While speaking on the funds raised, Seplat Chief Executive Officer, Roger Brown, said, “Completing the funding of ANOH is an important milestone for AGPC. The ANOH development is one of the government’s Seven Critical Gas Development Projects and our involvement provides a clear path towards strengthening Seplat’s position as Nigeria’s leading indigenous diversified energy producer.
“It will help us drive, alongside our government partners, Nigeria’s transition to cleaner, less expensive power generation. We are extremely proud to partner with the Nigerian Gas Company in this strategically important project, which will create jobs and prosperity in the Nigerian economy.
“Seplat will continue to diversify its business and invest in gas to help Nigeria develop its own natural resources, which in turn will drive more sustainable social and economic growth for a young, rapidly growing population.”
Also commenting on the secured fund, was the Managing Director of ANOH, Okechukwu Mba, who stated that, “Successfully closing the US$260 million debt facility means that the ANOH project is now fully funded.
“Once operational, AGPC will be a significant supplier of gas to Nigeria’s power sector, supporting local employment and the cleaner generation of power for Nigerian homes and businesses. We conservatively estimate that the gas from AGPC will be enough to generate electricity for more than 5 million people”.
The news on Seplat Petroleum’s fundraising comes at a period the Central Bank of Nigeria (CBN) announced that the NPLs rose beyond the 5% regulatory limit in 2020 full year, as it climbed 6.01% by December 2020.
Out of about N1.1 trillion earmarked as non-performing loan in Nigeria as at Q3 last year, the oil & gas industry accounted for N238 billion.
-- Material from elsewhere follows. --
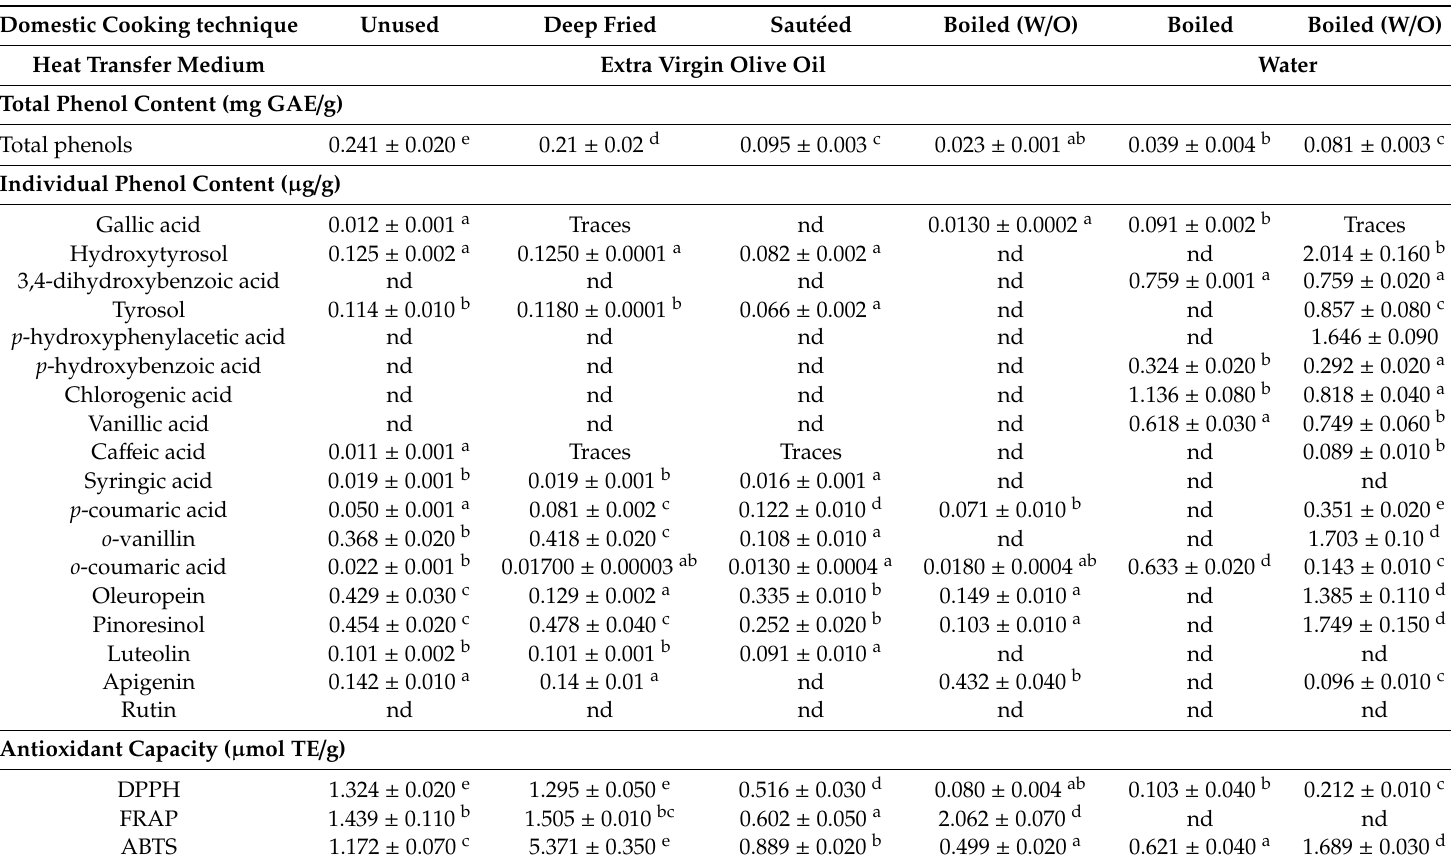
Table 1. Phenolic concentration and antioxidant capacity of extra virgin olive oil (EVOO) and water used during the cooking of potatoes according to four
The oil & gas industry has been a huge beneficiary of bank credit, and also a major defaulter, representing 11.3% of the total bad loan.
Recently, causes of non-performing loan in the oil industry has been due to oil price war between Russia and Saudi Arabia, coupled with the outbreak of COVID-19. These factors have made servicing loan a problem for oil & gas companies, as the crash in crude oil price negatively impacted on their revenue.
Despite the high NPLs among oil & gas companies, Nigerian banks continue to risk investment for a return of oil money, a decision that could weaken their earnings. The banks are however, betting on the industry’s collateral cover and recovering oil price, which currently trade at $55.68 per barrel.